TASK PROMPT >>
Retype all of the entries word for word.

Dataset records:
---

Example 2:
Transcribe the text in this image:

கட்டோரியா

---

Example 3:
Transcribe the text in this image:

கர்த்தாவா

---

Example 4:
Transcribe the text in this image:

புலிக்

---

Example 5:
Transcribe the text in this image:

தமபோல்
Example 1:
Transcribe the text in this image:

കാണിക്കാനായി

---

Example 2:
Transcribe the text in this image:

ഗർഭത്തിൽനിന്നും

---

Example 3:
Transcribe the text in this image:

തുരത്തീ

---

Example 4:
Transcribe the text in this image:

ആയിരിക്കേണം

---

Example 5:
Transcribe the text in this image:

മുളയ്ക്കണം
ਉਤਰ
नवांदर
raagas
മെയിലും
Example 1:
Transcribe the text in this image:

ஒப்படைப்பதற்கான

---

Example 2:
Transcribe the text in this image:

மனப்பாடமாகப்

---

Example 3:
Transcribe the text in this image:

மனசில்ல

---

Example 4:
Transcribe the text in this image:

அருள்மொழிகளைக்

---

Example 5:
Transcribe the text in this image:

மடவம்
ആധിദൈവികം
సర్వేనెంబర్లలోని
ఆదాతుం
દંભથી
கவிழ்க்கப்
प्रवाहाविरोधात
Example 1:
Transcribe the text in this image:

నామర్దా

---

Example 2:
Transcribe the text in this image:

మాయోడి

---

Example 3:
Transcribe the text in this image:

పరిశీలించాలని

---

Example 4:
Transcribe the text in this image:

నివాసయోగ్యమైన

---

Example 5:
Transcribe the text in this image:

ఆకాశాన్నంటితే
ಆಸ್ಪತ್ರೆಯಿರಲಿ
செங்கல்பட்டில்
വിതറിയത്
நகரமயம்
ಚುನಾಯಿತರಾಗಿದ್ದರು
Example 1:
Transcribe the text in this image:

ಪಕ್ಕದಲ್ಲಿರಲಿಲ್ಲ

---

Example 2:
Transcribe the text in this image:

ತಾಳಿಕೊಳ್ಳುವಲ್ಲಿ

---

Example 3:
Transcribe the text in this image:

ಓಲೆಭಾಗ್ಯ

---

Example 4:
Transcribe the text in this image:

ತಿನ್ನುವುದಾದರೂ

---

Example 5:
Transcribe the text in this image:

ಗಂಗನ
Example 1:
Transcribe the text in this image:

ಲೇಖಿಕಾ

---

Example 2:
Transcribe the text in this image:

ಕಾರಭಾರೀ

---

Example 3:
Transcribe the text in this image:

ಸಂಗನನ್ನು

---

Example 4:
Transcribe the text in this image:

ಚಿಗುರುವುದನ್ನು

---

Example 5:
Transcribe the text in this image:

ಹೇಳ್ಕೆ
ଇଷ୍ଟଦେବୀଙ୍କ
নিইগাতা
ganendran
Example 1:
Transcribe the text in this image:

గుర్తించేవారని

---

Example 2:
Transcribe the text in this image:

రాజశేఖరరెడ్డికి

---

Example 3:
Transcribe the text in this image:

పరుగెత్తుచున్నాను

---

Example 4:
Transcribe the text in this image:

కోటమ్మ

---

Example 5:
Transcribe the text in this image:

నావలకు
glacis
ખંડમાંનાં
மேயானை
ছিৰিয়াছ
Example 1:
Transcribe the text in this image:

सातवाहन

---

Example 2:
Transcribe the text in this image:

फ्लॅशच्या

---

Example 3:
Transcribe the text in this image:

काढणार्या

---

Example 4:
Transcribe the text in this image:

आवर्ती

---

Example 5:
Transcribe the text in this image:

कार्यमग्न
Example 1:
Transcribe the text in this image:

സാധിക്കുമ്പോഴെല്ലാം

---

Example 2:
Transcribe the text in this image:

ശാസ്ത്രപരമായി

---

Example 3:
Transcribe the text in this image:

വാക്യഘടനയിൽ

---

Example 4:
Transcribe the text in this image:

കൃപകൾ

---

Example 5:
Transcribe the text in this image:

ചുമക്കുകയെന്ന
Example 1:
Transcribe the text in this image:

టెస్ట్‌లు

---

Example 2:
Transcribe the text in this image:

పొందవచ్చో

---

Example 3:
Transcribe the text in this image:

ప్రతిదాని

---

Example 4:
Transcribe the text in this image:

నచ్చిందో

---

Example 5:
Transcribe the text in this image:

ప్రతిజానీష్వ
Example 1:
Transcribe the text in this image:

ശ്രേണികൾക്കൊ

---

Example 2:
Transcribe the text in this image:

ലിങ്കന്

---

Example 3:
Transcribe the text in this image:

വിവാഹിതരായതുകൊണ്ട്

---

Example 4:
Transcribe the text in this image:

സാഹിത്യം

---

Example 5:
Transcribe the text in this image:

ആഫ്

ANSWER SECTION >>
---

Example 2:
Transcribe the text in this image:

கட்டோரியா

---

Example 3:
Transcribe the text in this image:

கர்த்தாவா

---

Example 4:
Transcribe the text in this image:

புலிக்

---

Example 5:
Transcribe the text in this image:

தமபோல்
Example 1:
Transcribe the text in this image:

കാണിക്കാനായി

---

Example 2:
Transcribe the text in this image:

ഗർഭത്തിൽനിന്നും

---

Example 3:
Transcribe the text in this image:

തുരത്തീ

---

Example 4:
Transcribe the text in this image:

ആയിരിക്കേണം

---

Example 5:
Transcribe the text in this image:

മുളയ്ക്കണം
ਉਤਰ
नवांदर
raagas
മെയിലും
Example 1:
Transcribe the text in this image:

ஒப்படைப்பதற்கான

---

Example 2:
Transcribe the text in this image:

மனப்பாடமாகப்

---

Example 3:
Transcribe the text in this image:

மனசில்ல

---

Example 4:
Transcribe the text in this image:

அருள்மொழிகளைக்

---

Example 5:
Transcribe the text in this image:

மடவம்
ആധിദൈവികം
సర్వేనెంబర్లలోని
ఆదాతుం
દંભથી
கவிழ்க்கப்
प्रवाहाविरोधात
Example 1:
Transcribe the text in this image:

నామర్దా

---

Example 2:
Transcribe the text in this image:

మాయోడి

---

Example 3:
Transcribe the text in this image:

పరిశీలించాలని

---

Example 4:
Transcribe the text in this image:

నివాసయోగ్యమైన

---

Example 5:
Transcribe the text in this image:

ఆకాశాన్నంటితే
ಆಸ್ಪತ್ರೆಯಿರಲಿ
செங்கல்பட்டில்
വിതറിയത്
நகரமயம்
ಚುನಾಯಿತರಾಗಿದ್ದರು
Example 1:
Transcribe the text in this image:

ಪಕ್ಕದಲ್ಲಿರಲಿಲ್ಲ

---

Example 2:
Transcribe the text in this image:

ತಾಳಿಕೊಳ್ಳುವಲ್ಲಿ

---

Example 3:
Transcribe the text in this image:

ಓಲೆಭಾಗ್ಯ

---

Example 4:
Transcribe the text in this image:

ತಿನ್ನುವುದಾದರೂ

---

Example 5:
Transcribe the text in this image:

ಗಂಗನ
Example 1:
Transcribe the text in this image:

ಲೇಖಿಕಾ

---

Example 2:
Transcribe the text in this image:

ಕಾರಭಾರೀ

---

Example 3:
Transcribe the text in this image:

ಸಂಗನನ್ನು

---

Example 4:
Transcribe the text in this image:

ಚಿಗುರುವುದನ್ನು

---

Example 5:
Transcribe the text in this image:

ಹೇಳ್ಕೆ
ଇଷ୍ଟଦେବୀଙ୍କ
নিইগাতা
ganendran
Example 1:
Transcribe the text in this image:

గుర్తించేవారని

---

Example 2:
Transcribe the text in this image:

రాజశేఖరరెడ్డికి

---

Example 3:
Transcribe the text in this image:

పరుగెత్తుచున్నాను

---

Example 4:
Transcribe the text in this image:

కోటమ్మ

---

Example 5:
Transcribe the text in this image:

నావలకు
glacis
ખંડમાંનાં
மேயானை
ছিৰিয়াছ
Example 1:
Transcribe the text in this image:

सातवाहन

---

Example 2:
Transcribe the text in this image:

फ्लॅशच्या

---

Example 3:
Transcribe the text in this image:

काढणार्या

---

Example 4:
Transcribe the text in this image:

आवर्ती

---

Example 5:
Transcribe the text in this image:

कार्यमग्न
Example 1:
Transcribe the text in this image:

സാധിക്കുമ്പോഴെല്ലാം

---

Example 2:
Transcribe the text in this image:

ശാസ്ത്രപരമായി

---

Example 3:
Transcribe the text in this image:

വാക്യഘടനയിൽ

---

Example 4:
Transcribe the text in this image:

കൃപകൾ

---

Example 5:
Transcribe the text in this image:

ചുമക്കുകയെന്ന
Example 1:
Transcribe the text in this image:

టెస్ట్‌లు

---

Example 2:
Transcribe the text in this image:

పొందవచ్చో

---

Example 3:
Transcribe the text in this image:

ప్రతిదాని

---

Example 4:
Transcribe the text in this image:

నచ్చిందో

---

Example 5:
Transcribe the text in this image:

ప్రతిజానీష్వ
Example 1:
Transcribe the text in this image:

ശ്രേണികൾക്കൊ

---

Example 2:
Transcribe the text in this image:

ലിങ്കന്

---

Example 3:
Transcribe the text in this image:

വിവാഹിതരായതുകൊണ്ട്

---

Example 4:
Transcribe the text in this image:

സാഹിത്യം

---

Example 5:
Transcribe the text in this image:

ആഫ്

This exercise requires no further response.